[Provided text]
*** Block opens ***

Belarusian Premier League
- Season: 2021
- Dates: 12 March – 28 November 2021
- Champions: Shakhtyor Soligorsk
- Relegated: Sputnik Smorgon
- Champions League: Shakhtyor Soligorsk
- Conference League: BATE Borisov Gomel Dinamo Minsk
- Matches: 232
- Goals: 630 (2.72 per match)
- Top goalscorer: Dembo Darboe (19 goals)
- Biggest home win: Rukh Brest 7–1 Isloch Minsk Raion (13 August 2021) Torpedo-BelAZ Zhodino 7–1 Smorgon (2 October 2021)
- Biggest away win: Slavia Mozyr 0–6 Minsk (24 October 2021)
- Highest scoring: Rukh Brest 7–1 Isloch Minsk Raion (13 August 2021) Torpedo-BelAZ Zhodino 7–1 Smorgon (2 October 2021)
- Longest winning run: 13 matches Shakhtyor Soligorsk
- Longest unbeaten run: 17 matches Shakhtyor Soligorsk
- Longest winless run: 14 matches Smorgon
- Longest losing run: 6 matches Sputnik Rechitsa

= 2021 Belarusian Premier League =

The 2021 Belarusian Premier League was the 31st season of top-tier football in Belarus. Shakhtyor Soligorsk were the defending champions, having won their second league title last year. Shakhtyor Soligorsk won their third Belarusian Premier League title.

*** Block closes ***

[Exercise tasks]
A) Reproduce the passage of the 2021 Belarusian Premier League summary starting at "The 2021 Belarusian" and ending at "Premier League title.".
B) Decide whether each statement agrees with the 2021 Belarusian Premier League summary. Answer yes or no for each and quote the words that decide it: (i) Sputnik Smorgon was relegated. (ii) The top goalscorer scored 21 goals. (iii) The 2021 season was the 30th season of top-tier football in Belarus.
The records come from a source other than the 2021 Belarusian Premier League summary.

[Extracted data]
*** Block opens ***

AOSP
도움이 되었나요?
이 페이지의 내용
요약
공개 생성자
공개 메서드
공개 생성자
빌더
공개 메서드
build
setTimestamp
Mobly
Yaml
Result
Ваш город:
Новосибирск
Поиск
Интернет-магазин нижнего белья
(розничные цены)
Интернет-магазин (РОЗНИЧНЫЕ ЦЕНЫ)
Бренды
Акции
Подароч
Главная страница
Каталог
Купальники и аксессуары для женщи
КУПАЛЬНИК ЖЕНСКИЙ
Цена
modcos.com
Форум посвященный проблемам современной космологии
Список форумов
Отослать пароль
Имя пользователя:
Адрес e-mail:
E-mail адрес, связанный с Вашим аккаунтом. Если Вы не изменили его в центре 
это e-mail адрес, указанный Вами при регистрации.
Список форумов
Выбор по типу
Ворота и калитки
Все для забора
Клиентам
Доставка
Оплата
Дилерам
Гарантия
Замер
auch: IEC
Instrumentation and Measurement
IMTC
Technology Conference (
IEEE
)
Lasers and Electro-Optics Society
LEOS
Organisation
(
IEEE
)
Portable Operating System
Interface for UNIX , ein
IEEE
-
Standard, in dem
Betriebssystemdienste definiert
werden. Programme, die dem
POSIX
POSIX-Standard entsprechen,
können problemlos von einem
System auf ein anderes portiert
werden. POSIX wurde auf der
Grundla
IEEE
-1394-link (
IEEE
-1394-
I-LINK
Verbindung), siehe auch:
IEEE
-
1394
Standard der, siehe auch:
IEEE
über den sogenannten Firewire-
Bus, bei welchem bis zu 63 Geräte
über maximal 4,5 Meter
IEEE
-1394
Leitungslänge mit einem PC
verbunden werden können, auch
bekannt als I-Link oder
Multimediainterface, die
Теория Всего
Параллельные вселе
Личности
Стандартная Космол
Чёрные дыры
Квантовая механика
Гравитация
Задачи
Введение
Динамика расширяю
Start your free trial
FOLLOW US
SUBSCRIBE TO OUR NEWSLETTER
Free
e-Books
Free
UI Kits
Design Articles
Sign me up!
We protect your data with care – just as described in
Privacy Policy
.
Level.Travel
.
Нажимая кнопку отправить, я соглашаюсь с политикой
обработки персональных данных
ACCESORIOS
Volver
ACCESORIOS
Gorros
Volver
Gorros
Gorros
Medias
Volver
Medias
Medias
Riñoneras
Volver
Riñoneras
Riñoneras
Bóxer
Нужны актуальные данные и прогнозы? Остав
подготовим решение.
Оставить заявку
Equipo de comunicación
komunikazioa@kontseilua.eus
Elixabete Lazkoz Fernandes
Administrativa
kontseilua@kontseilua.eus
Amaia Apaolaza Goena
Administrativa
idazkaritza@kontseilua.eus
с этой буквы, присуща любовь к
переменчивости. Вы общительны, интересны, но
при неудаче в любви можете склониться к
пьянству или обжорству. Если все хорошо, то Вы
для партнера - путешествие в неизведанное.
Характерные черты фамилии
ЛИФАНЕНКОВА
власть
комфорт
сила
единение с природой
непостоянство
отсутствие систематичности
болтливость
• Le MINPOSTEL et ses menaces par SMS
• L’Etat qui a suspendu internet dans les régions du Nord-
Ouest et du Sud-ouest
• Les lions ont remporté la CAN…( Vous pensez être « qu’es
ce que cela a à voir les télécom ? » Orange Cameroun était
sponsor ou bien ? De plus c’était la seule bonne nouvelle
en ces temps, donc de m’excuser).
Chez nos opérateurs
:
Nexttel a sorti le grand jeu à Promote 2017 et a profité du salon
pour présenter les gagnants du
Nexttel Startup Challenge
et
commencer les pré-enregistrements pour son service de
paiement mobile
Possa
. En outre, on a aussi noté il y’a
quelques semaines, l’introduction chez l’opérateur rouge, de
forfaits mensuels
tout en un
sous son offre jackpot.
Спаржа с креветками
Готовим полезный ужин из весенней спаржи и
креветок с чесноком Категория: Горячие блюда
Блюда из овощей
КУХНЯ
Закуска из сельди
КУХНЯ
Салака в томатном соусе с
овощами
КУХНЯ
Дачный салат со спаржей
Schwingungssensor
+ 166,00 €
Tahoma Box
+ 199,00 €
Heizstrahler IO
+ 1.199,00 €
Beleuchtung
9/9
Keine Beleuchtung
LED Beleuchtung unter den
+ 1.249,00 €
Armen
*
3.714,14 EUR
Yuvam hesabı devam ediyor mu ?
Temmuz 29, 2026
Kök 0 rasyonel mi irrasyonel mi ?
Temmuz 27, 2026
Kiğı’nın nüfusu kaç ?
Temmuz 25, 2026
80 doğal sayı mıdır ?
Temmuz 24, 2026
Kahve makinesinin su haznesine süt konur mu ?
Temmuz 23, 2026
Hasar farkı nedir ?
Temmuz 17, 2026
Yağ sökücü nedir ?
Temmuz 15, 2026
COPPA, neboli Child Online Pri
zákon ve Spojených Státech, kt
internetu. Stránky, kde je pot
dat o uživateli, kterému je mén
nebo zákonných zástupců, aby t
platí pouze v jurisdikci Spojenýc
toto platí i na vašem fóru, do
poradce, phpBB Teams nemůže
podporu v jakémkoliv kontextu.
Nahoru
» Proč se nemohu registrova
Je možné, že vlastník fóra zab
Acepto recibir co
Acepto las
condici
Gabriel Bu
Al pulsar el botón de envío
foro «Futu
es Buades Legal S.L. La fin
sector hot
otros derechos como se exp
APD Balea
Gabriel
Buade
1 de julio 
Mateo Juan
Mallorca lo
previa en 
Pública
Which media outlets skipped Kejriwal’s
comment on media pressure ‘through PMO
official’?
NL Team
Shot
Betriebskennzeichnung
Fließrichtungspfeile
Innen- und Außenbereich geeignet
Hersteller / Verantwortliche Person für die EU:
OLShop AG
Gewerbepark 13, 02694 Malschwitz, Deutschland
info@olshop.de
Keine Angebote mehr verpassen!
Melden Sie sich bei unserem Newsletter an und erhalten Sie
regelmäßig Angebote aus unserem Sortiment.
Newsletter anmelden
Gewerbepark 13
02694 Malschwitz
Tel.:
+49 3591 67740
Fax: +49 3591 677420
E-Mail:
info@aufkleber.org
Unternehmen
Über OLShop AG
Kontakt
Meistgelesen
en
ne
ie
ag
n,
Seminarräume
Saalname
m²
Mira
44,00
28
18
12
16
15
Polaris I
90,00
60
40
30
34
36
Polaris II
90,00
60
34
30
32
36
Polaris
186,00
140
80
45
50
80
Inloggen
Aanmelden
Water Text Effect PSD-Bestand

*** Block closes ***

[Written responses]
A)
The 2021 Belarusian Premier League was the 31st season of top-tier football in Belarus. Shakhtyor Soligorsk were the defending champions, having won their second league title last year. Shakhtyor Soligorsk won their third Belarusian Premier League title.

B)
(i) Yes: "Relegated: Sputnik Smorgon"
(ii) No: "Top goalscorer: Dembo Darboe (19 goals)"
(iii) No: "was the 31st season of top-tier football in Belarus"